Hakeem Jeffries’ Plan to Fire the Virginia Supreme Court Just Got Crushed From A Quarter He Never Expected

May 12, 2026

Hakeem Jeffries spent last Saturday on a call plotting to fire the entire Virginia Supreme Court.

Then his own party's top man in Richmond picked up the phone.

What Jeffries heard next ended the scheme before it ever got started.

The Virginia Supreme Court Redistricting Ruling That Sent Democrats Into Court-Packing Mode

The Virginia Supreme Court handed Democrats a brutal ruling on May 8th – tossing out a redistricting referendum that would have transformed Virginia's congressional delegation into a 10-to-1 Democratic advantage heading into the 2026 midterms.

Democrats had tried to ram through a constitutional amendment to redraw Virginia's maps, but the court found they violated the state constitution's required procedures – specifically, they failed to pass the amendment before an intervening election as the constitution demands.

That ruling nuked the plan entirely.

So Jeffries got on a call Saturday with Virginia Democratic House members and started floating options.

The most extreme idea on the table was breathtaking in its audacity – lower the mandatory retirement age for Virginia Supreme Court justices from 75 down to 54, forcing out the entire sitting bench.

Democrats would then pack the vacancies with what the New York Times described as "sympathetic Democratic lawyers" – judges who would reverse the ruling and reinstate the gerrymander.

Why Jeffries Lost His Virginia Gerrymander Scheme and the 2026 Midterms With It

Virginia State Senate Majority Leader Scott Surovell didn't wait long to bury it.

Surovell told Virginia Scope Monday morning that the plan is dead – calling the court-packing scheme extreme and stating he intends to work within the existing legal system.

He also pointed to the calendar.

Elections Commissioner Steven Koski had already stated under oath that the Department of Elections needed any map changes locked in by May 12th – the day after Surovell spoke – to have any hope of processing them before the August primaries.

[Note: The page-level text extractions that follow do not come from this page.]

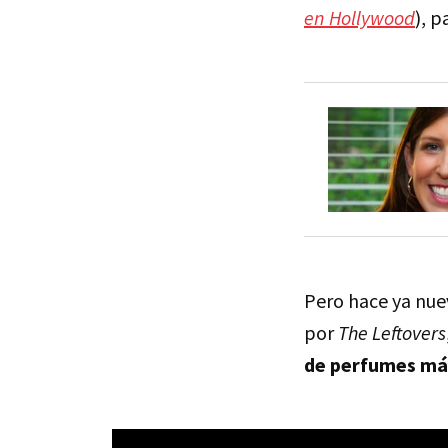
en Hollywood
), 
Pero hace ya nue
por
The Leftovers
de perfumes más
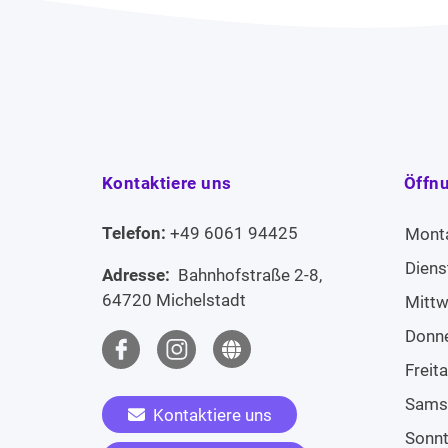
Kontaktiere uns
Öffn
Telefon:
+49 6061 94425
Mont
Diens
Adresse:
Bahnhofstraße 2-8,
64720 Michelstadt
Mitt
Donn
Freit
Sams
Kontaktiere uns
Sonn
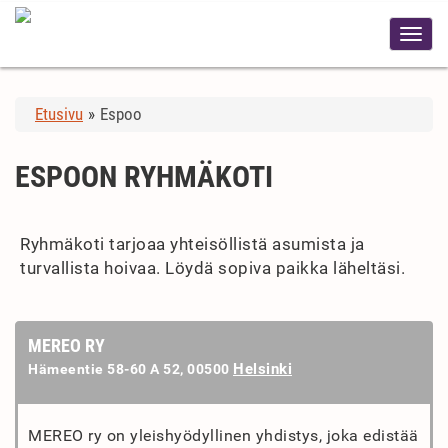
Etusivu
»
Espoo
ESPOON RYHMÄKOTI
Ryhmäkoti tarjoaa yhteisöllistä asumista ja
turvallista hoivaa. Löydä sopiva paikka läheltäsi.
MEREO RY
Helsinki
Hämeentie 58-60 A 52, 00500
MEREO ry on yleishyödyllinen yhdistys, joka edistää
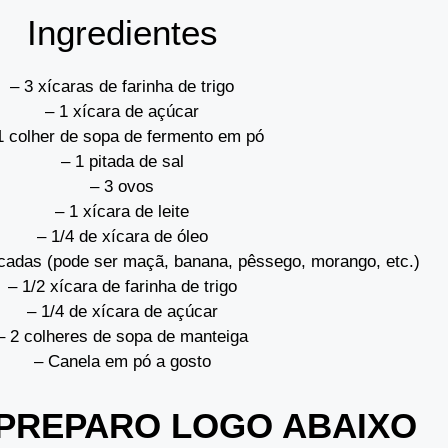
Ingredientes
– 3 xícaras de farinha de trigo
– 1 xícara de açúcar
1 colher de sopa de fermento em pó
– 1 pitada de sal
– 3 ovos
– 1 xícara de leite
– 1/4 de xícara de óleo
picadas (pode ser maçã, banana, pêssego, morango, etc.)
– 1/2 xícara de farinha de trigo
– 1/4 de xícara de açúcar
– 2 colheres de sopa de manteiga
– Canela em pó a gosto
PREPARO LOGO ABAIXO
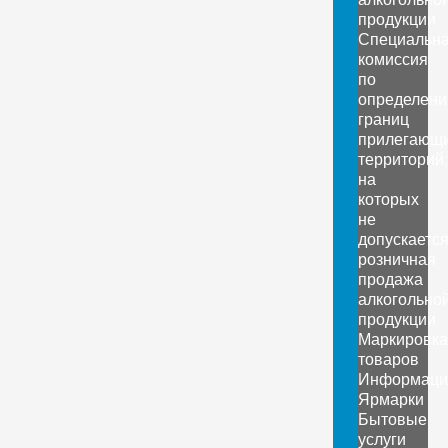
продукции
Специальн
комиссия
по
определен
границ
прилегающ
территорий,
на
которых
не
допускаетс
розничная
продажа
алкогольно
продукции
Маркировка
товаров
Информаци
Ярмарки
Бытовые
услуги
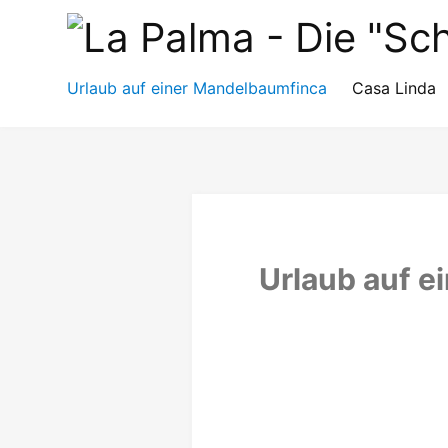
La
Palma
Urlaub auf einer Mandelbaumfinca
Casa Linda
-
Die
"Schöne"
der
Urlaub auf 
Kanarischen
Inseln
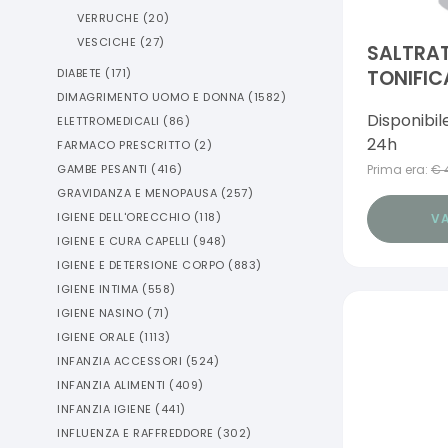
VERRUCHE
(
20
)
VESCICHE
(
27
)
SALTRAT
DIABETE
(
171
)
TONIFIC
DIMAGRIMENTO UOMO E DONNA
(
1582
)
PEDILUV
Disponibil
ELETTROMEDICALI
(
86
)
24h
FARMACO PRESCRITTO
(
2
)
Prima era:
€
GAMBE PESANTI
(
416
)
GRAVIDANZA E MENOPAUSA
(
257
)
IGIENE DELL'ORECCHIO
(
118
)
VA
IGIENE E CURA CAPELLI
(
948
)
IGIENE E DETERSIONE CORPO
(
883
)
IGIENE INTIMA
(
558
)
IGIENE NASINO
(
71
)
IGIENE ORALE
(
1113
)
INFANZIA ACCESSORI
(
524
)
INFANZIA ALIMENTI
(
409
)
INFANZIA IGIENE
(
441
)
INFLUENZA E RAFFREDDORE
(
302
)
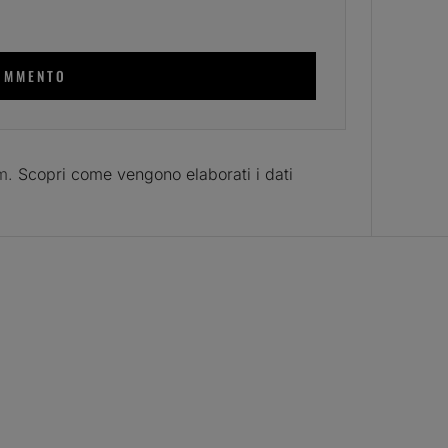
am.
Scopri come vengono elaborati i dati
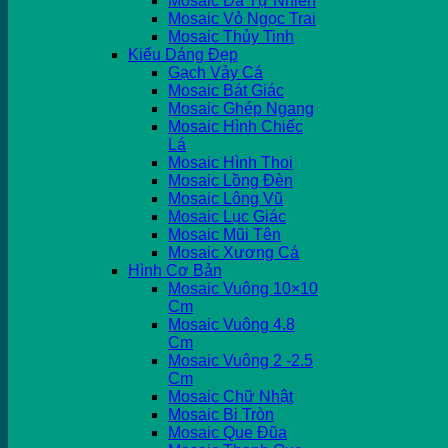
Mosaic Đá Tự Nhiên
Mosaic Vỏ Ngọc Trai
Mosaic Thủy Tinh
Kiểu Dáng Đẹp
Gạch Vảy Cá
Mosaic Bát Giác
Mosaic Ghép Ngang
Mosaic Hình Chiếc
Lá
Mosaic Hình Thoi
Mosaic Lồng Đèn
Mosaic Lông Vũ
Mosaic Lục Giác
Mosaic Mũi Tên
Mosaic Xương Cá
Hình Cơ Bản
Mosaic Vuông 10×10
Cm
Mosaic Vuông 4.8
Cm
Mosaic Vuông 2 -2.5
Cm
Mosaic Chữ Nhật
Mosaic Bi Tròn
Mosaic Que Đũa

Former GOP Delegate Tim Anderson laid out the math plainly: even if Democrats somehow managed to dismantle and reconstitute the entire court before midnight Tuesday, the redistricting amendment would still be dead.

Constitutional scholar Ed Whelan of the Ethics and Public Policy Center dismantled the scheme on the merits too.

The Virginia Constitution provides exactly one mechanism for removing a sitting judge – impeachment by the House of Delegates, followed by conviction by two-thirds of the Senate.

Retroactively applying a lowered retirement age to sitting justices isn't a legal workaround.

It's unconstitutional on its face, and a majority of the justices – the very ones Democrats wanted gone – would have ruled it so.

The Two Black Justices Democrats Were Willing to Fire for the Gerrymander

Here's what Jeffries and company were actually proposing.

Two of the justices targeted for removal are Black – including the first Black woman ever to serve on the Virginia Supreme Court.

The entire scheme would have wiped out those historic seats to engineer an easier congressional district for Dan Helmer, a Democrat who has lost three consecutive congressional races and still can't win one.

Republican National Committee Chair Joe Gruters put the original ruling plainly: "Democrats just learned that when you try to rig elections, you lose."

Jeffries is still vowing a "massive counteroffensive" in a Monday letter to House Democrats, promising redistricting fights in blue states and new lawsuits against GOP maps.

But in Virginia – where he spent tens of millions and tried hardest – his own party told him no.

The gerrymander is dead.

The court-packing scheme is dead.

Republicans are now positioned to gain six to seven net House seats from the redistricting battle Jeffries started.

All that's left is the bill.

Sources:

  • Sister Toldjah, "Heartbreak for Dems As VA Senate Majority Leader Delivers Crushing Blow to Latest Gerrymander Scheme," RedState, May 11, 2026.
  • Brandon Jarvis, "The Rumors That Did Not Pan Out," Virginia Scope, May 11, 2026.
  • Joe Squire, "Democrats Plot Coup Against Virginia Supreme Court in Redistricting Fight," RedState, May 10, 2026.
  • "Rep. Hakeem Jeffries Pledges Response to Virginia Redistricting Ruling," The Hill, May 11, 2026.
  • "Breaking: National Democrats Want to Remove and Replace Entire Virginia Supreme Court," HotAir, May 10, 2026.